Tabela 1. Escore de risco para prolongamento do QTc associado a medicamentos (escore de Tisdale)
Fatores de risco | Pontos |
Idade ≥ 68 anos | 1 |
Sexo feminino | 1 |
Diuréticos de alça | 1 |
K+ sérico ≤ 3,5 mEq / L | 2 |
QTc na admissão ≥ 450 ms | 2 |
IAM | 2 |
≥ 2 medicamentos que prolongam o QTc | 6 |
Sepse | 3 |
Insuficiência cardíaca | 3 |
1 medicamento que prolonga o QTc | 3 |
Pontuação máxima de risco | 21 |
K+ = potássio;
IAM = infarto agudo do miocárdio. |
Tabela 2. Níveis de risco para prolongamento do intervalo QT associado a medicamentos
Baixo risco ≤ 6 pontos |
Risco moderado entre 7-10 pontos |
Alto risco ≥ 11 pontos |
Monitoramento sugerido para uso clínico hospitalar
Os pacientes admitidos com COVID-19 provavelmente têm QTc basal mais longo e apresentam maiores riscos arrítmicos em potencial como resultado das sequelas metabólicas e fisiológicas de sua doença e uma carga tipicamente maior de doenças associadas. No entanto, dada a gravidade da doença, pacientes hospitalizados e gravemente enfermos também podem obter o máximo benefício de terapias potencialmente eficazes. O objetivo da triagem de QTc nesse cenário não é identificar pacientes que não são candidatos à terapia, mas identificar aqueles que apresentam maior risco de TdP, para que medidas defensivas agressivas possam ser implementadas.
- Linha de base
- Interrompa e evite todos os outros agentes prolongadores não críticos do QT.

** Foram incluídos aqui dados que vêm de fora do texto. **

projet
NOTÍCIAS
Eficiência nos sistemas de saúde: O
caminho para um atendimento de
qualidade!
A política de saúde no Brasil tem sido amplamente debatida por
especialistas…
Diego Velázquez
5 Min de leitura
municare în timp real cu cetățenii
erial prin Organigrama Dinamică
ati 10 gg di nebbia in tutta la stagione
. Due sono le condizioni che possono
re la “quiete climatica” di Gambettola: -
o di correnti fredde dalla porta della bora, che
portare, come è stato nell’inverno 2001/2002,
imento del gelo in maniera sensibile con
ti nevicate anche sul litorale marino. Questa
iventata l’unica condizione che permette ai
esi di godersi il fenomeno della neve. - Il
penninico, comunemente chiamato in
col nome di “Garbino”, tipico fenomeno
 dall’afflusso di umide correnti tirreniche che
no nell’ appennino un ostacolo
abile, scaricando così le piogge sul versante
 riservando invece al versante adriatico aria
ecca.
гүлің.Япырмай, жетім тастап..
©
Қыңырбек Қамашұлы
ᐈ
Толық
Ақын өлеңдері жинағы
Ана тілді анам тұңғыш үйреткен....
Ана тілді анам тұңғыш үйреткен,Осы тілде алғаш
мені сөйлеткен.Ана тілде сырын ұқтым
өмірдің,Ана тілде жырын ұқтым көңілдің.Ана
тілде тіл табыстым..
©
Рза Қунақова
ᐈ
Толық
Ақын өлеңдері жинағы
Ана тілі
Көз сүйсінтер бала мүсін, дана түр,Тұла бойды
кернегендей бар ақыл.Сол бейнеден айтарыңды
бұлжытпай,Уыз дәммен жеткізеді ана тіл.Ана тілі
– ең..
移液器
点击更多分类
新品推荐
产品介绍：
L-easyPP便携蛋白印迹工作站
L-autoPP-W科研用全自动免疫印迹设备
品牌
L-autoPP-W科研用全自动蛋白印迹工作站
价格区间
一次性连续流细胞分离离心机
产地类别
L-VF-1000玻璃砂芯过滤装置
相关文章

- Avalie um ECG basal, função renal, função hepática, potássio sérico e magnésio sérico.
- Quando possível, solicite a um cardiologista / arritmologista experiente para medir QTc.
- Contraindicações relativas (sujeitas a modificação com base nos benefícios potenciais da terapia)
- História de síndrome do QT longo, ou
- QTc basal > 500 ms (ou > 530-550 ms em pacientes com QRS maior que > 120 ms)
- Monitoramento contínuo, ajuste da dose e descontinuação do medicamento
- Monitore e otimize o potássio sérico diariamente.
- Realize ECG 2-3 horas após a segunda dose de hidroxicloroquina e diariamente depois.
- Se o QTc aumentar em > 60 ms ou absoluto > 500 ms (ou > 530-550 ms se QRS > 120 ms), interrompa a azitromicina (se usada) e / ou reduza a dose de hidroxicloroquina e repita o ECG diariamente.
- Se o QTc permanecer aumentado > 60 ms e/ou QTc absoluto> 500 ms (ou > 530-550 ms se QRS > 120 ms), reavaliar o risco-benefício da terapia em curso, considere a consulta com um arritmologista e considere a descontinuação da hidroxicloroquina.
Este texto é um resumo do artigo produzido por Timothy F. Simpson, Richard J. Kovacse Eric C. Stecker.